The Story
Why it exists.
The beginning
Some fragrances are built to make a statement. Others are built to simply be there, reliable, uncomplicated, present. Galimard's workshops in Grasse invite visitors to choose their own raw ingredients, to feel the weight of jasmine petals and the rustle of dried botanicals on the vine. Numéro 1 grew from that spirit of hands-on connection. The concept traces a single path: from sharp citrus brightness down through cool greens to a warm base that settles close. Stems, then blossoms, the brand's own language for a fragrance that respects its own arc.
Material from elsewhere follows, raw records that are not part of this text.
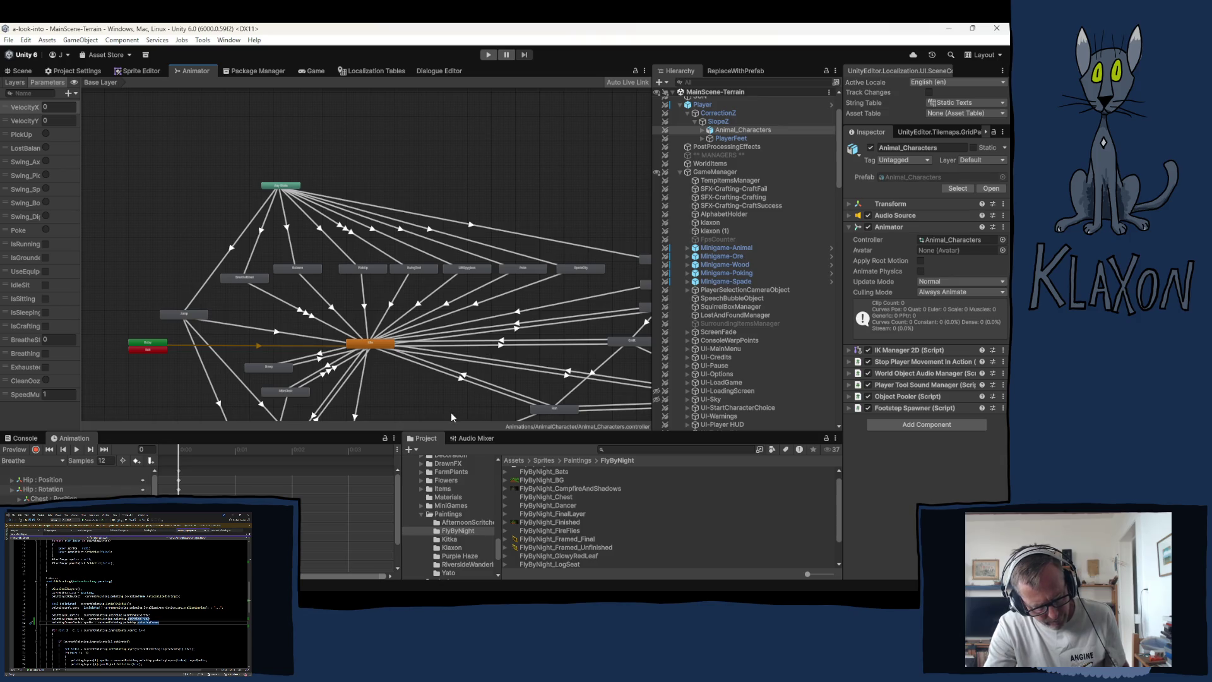
mouse_move(452, 411)
mouse_down()
mouse_move(354, 282)
mouse_move(277, 291)
mouse_move(300, 353)
mouse_up()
The name alone carries intention. Numéro 1 isn't a signature scent seeking a crowd. It's the reference point, the house's cleanest read on what a daily fragrance should feel like. Lemon and grapefruit give the opening the kind of clarity that works at eight in the morning or two in the afternoon. Rosemary adds a Provençal herbal edge, medicinal, green, slightly bitter, keeping the citrus honest rather than sweet. The aquatic-in-floral heart is where most fragrances in this category play it safe; Galimard introduces lily of the valley here, a note that reads cool and still rather than sweet or feminine.
The evolution
The opening hits hard in the first thirty minutes, grapefruit bright, rosemary sharp, a slightly medicinal clarity that borders on clinical. By the hour mark, that intensity relents. The citrus recedes; the rosemary takes center stage, increasingly herbal, losing its initial sharpness. By the second hour, even the herbal note begins to quiet. What emerges is the aquatic heart: lily of the valley and water notes giving an impression of cool depth, still water rather than crashing waves. The patchouli arrives without ceremony, smooth, warm without being sweet, woody but not earthy, guiding the composition toward its final form. One reviewer described the rosemary as faint yet strangely charming, lacking the warmth and spice expected. This is the tell: personal chemistry rewrites the phases. What arrives sharp on one wrist dissipates faster on another. By late afternoon, the drydown settles into its final register, sage, patchouli, musk, a gentle skin warmth that earns its moderate sillage honestly. Refuses to shout when the day doesn't call for it.
Cultural impact
Galimard's 1 launched in 2020 as part of a broader movement in French perfumery toward cleaner, more streamlined aromatic compositions. The fragrance house, rooted in Grasse since its founding, has long straddled heritage craft and modern wearability; 1 represents their answer to changing consumer preferences toward versatile, daytime scents that don't shout. In cultural terms, 1 occupies a particular niche in a fragrance landscape increasingly dominated by heavywoods and oud-forward releases, positioning itself as an antidote to that visual and olfactory noise. The citrus-aromatic category it enters has its own history within French perfumery, tracing back centuries to colognes and toilet waters that traveled from Cologne across Europe. Galimard's take adds their house-specific herbalism and a lily of the valley heart that feels distinctly French in its restraint.